### WHAT YOU ARE ASKED TO DO
Determine which lines of the records include the word "metres", and copy them.

--- GIVEN RECORDS Enclosed Below ---

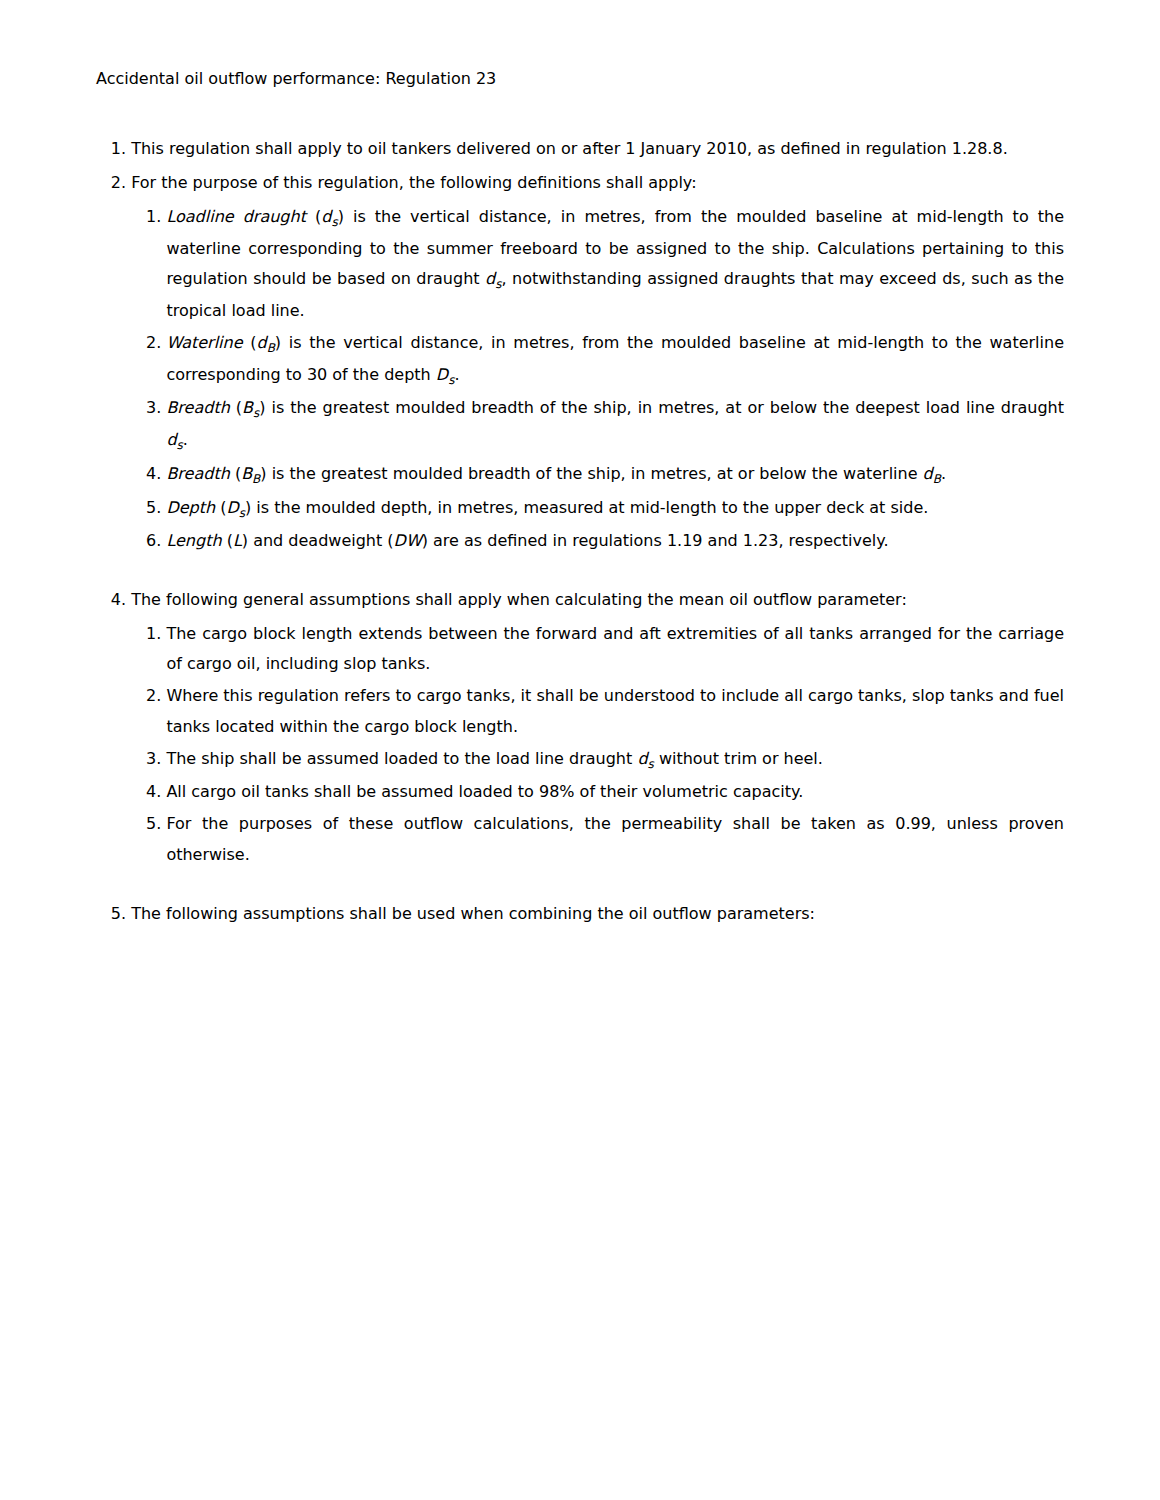Accidental oil outflow performance: Regulation 23
This regulation shall apply to oil tankers delivered on or after 1 January 2010, as defined in regulation 1.28.8.
For the purpose of this regulation, the following definitions shall apply:
Loadline draught (ds) is the vertical distance, in metres, from the moulded baseline at mid-length to the waterline corresponding to the summer freeboard to be assigned to the ship. Calculations pertaining to this regulation should be based on draught ds, notwithstanding assigned draughts that may exceed ds, such as the tropical load line.
Waterline (dB) is the vertical distance, in metres, from the moulded baseline at mid-length to the waterline corresponding to 30 of the depth Ds.
Breadth (Bs) is the greatest moulded breadth of the ship, in metres, at or below the deepest load line draught ds.
Breadth (BB) is the greatest moulded breadth of the ship, in metres, at or below the waterline dB.
Depth (Ds) is the moulded depth, in metres, measured at mid-length to the upper deck at side.
Length (L) and deadweight (DW) are as defined in regulations 1.19 and 1.23, respectively.
The following general assumptions shall apply when calculating the mean oil outflow parameter:
The cargo block length extends between the forward and aft extremities of all tanks arranged for the carriage of cargo oil, including slop tanks.
Where this regulation refers to cargo tanks, it shall be understood to include all cargo tanks, slop tanks and fuel tanks located within the cargo block length.
The ship shall be assumed loaded to the load line draught ds without trim or heel.
All cargo oil tanks shall be assumed loaded to 98% of their volumetric capacity.
For the purposes of these outflow calculations, the permeability shall be taken as 0.99, unless proven otherwise.
The following assumptions shall be used when combining the oil outflow parameters:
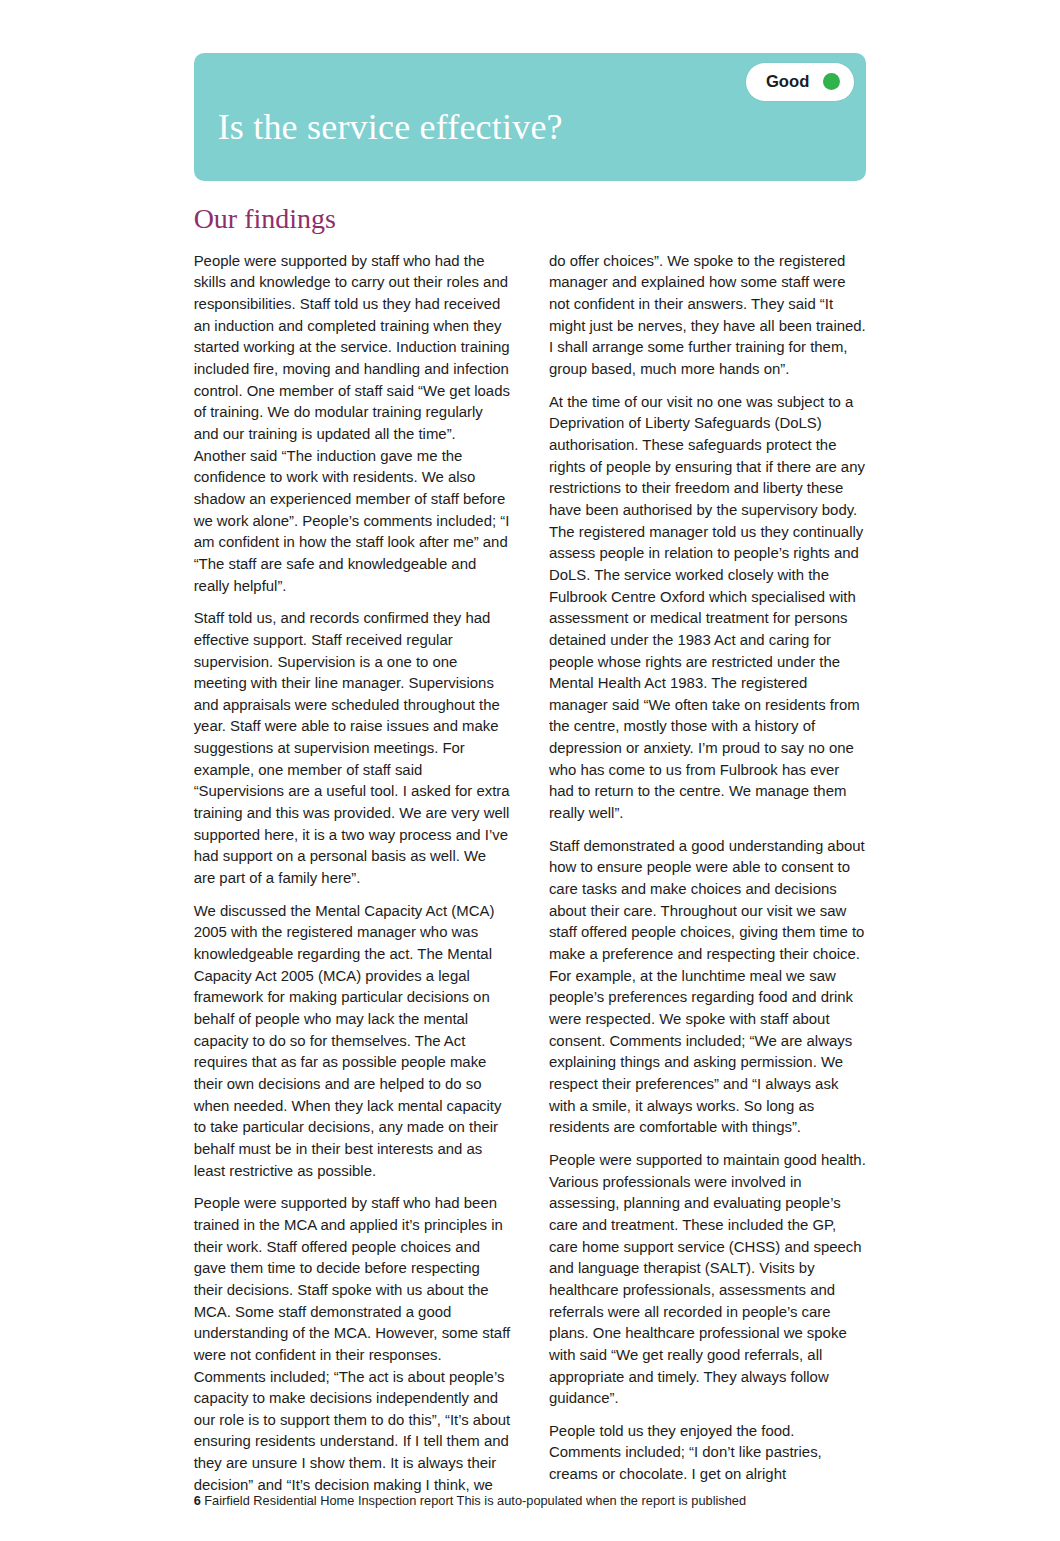Good
Is the service effective?
Our findings
People were supported by staff who had the skills and knowledge to carry out their roles and responsibilities. Staff told us they had received an induction and completed training when they started working at the service. Induction training included fire, moving and handling and infection control. One member of staff said “We get loads of training. We do modular training regularly and our training is updated all the time”. Another said “The induction gave me the confidence to work with residents. We also shadow an experienced member of staff before we work alone”. People’s comments included; “I am confident in how the staff look after me” and “The staff are safe and knowledgeable and really helpful”.
Staff told us, and records confirmed they had effective support. Staff received regular supervision. Supervision is a one to one meeting with their line manager. Supervisions and appraisals were scheduled throughout the year. Staff were able to raise issues and make suggestions at supervision meetings. For example, one member of staff said “Supervisions are a useful tool. I asked for extra training and this was provided. We are very well supported here, it is a two way process and I’ve had support on a personal basis as well. We are part of a family here”.
We discussed the Mental Capacity Act (MCA) 2005 with the registered manager who was knowledgeable regarding the act. The Mental Capacity Act 2005 (MCA) provides a legal framework for making particular decisions on behalf of people who may lack the mental capacity to do so for themselves. The Act requires that as far as possible people make their own decisions and are helped to do so when needed. When they lack mental capacity to take particular decisions, any made on their behalf must be in their best interests and as least restrictive as possible.
People were supported by staff who had been trained in the MCA and applied it’s principles in their work. Staff offered people choices and gave them time to decide before respecting their decisions. Staff spoke with us about the MCA. Some staff demonstrated a good understanding of the MCA. However, some staff were not confident in their responses. Comments included; “The act is about people’s capacity to make decisions independently and our role is to support them to do this”, “It’s about ensuring residents understand. If I tell them and they are unsure I show them. It is always their decision” and “It’s decision making I think, we do offer choices”. We spoke to the registered manager and explained how some staff were not confident in their answers. They said “It might just be nerves, they have all been trained. I shall arrange some further training for them, group based, much more hands on”.
At the time of our visit no one was subject to a Deprivation of Liberty Safeguards (DoLS) authorisation. These safeguards protect the rights of people by ensuring that if there are any restrictions to their freedom and liberty these have been authorised by the supervisory body. The registered manager told us they continually assess people in relation to people’s rights and DoLS. The service worked closely with the Fulbrook Centre Oxford which specialised with assessment or medical treatment for persons detained under the 1983 Act and caring for people whose rights are restricted under the Mental Health Act 1983. The registered manager said “We often take on residents from the centre, mostly those with a history of depression or anxiety. I’m proud to say no one who has come to us from Fulbrook has ever had to return to the centre. We manage them really well”.
Staff demonstrated a good understanding about how to ensure people were able to consent to care tasks and make choices and decisions about their care. Throughout our visit we saw staff offered people choices, giving them time to make a preference and respecting their choice. For example, at the lunchtime meal we saw people’s preferences regarding food and drink were respected. We spoke with staff about consent. Comments included; “We are always explaining things and asking permission. We respect their preferences” and “I always ask with a smile, it always works. So long as residents are comfortable with things”.
People were supported to maintain good health. Various professionals were involved in assessing, planning and evaluating people’s care and treatment. These included the GP, care home support service (CHSS) and speech and language therapist (SALT). Visits by healthcare professionals, assessments and referrals were all recorded in people’s care plans. One healthcare professional we spoke with said “We get really good referrals, all appropriate and timely. They always follow guidance”.
People told us they enjoyed the food. Comments included; “I don’t like pastries, creams or chocolate. I get on alright
6 Fairfield Residential Home Inspection report This is auto-populated when the report is published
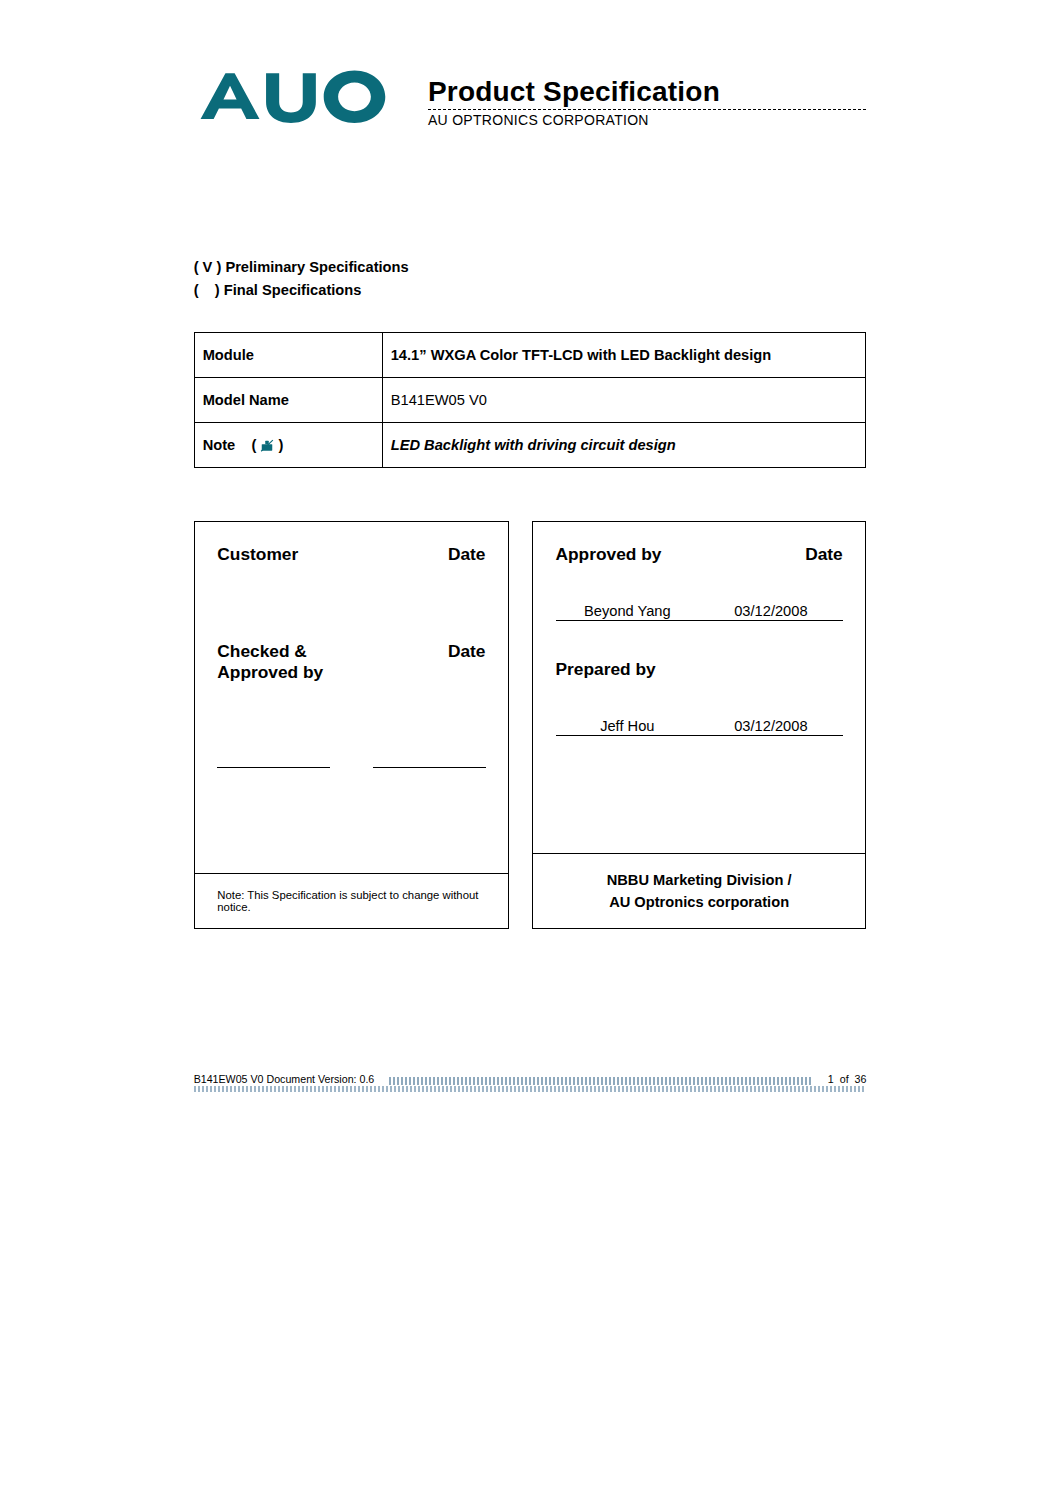Product Specification
AU OPTRONICS CORPORATION
( V ) Preliminary Specifications
( ) Final Specifications
| Module | 14.1” WXGA Color TFT-LCD with LED Backlight design |
| Model Name | B141EW05 V0 |
| Note ( ) | LED Backlight with driving circuit design |
Customer Date
Checked &
Approved by Date
Note: This Specification is subject to change without notice.
Approved by Date
Beyond Yang 03/12/2008
Prepared by
Jeff Hou 03/12/2008
NBBU Marketing Division /
AU Optronics corporation
B141EW05 V0 Document Version: 0.6
1 of 36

--- End of Enclosed GIVEN RECORDS ---

### RESPONSE TO THIS TASK
Loadline draught (ds) is the vertical distance, in metres, from the moulded baseline at mid-length to the waterline corresponding to the summer freeboard to be assigned to the ship. Calculations pertaining to this regulation should be based on draught ds, notwithstanding assigned draughts that may exceed ds, such as the tropical load line.
Waterline (dB) is the vertical distance, in metres, from the moulded baseline at mid-length to the waterline corresponding to 30 of the depth Ds.
Breadth (Bs) is the greatest moulded breadth of the ship, in metres, at or below the deepest load line draught ds.
Breadth (BB) is the greatest moulded breadth of the ship, in metres, at or below the waterline dB.
Depth (Ds) is the moulded depth, in metres, measured at mid-length to the upper deck at side.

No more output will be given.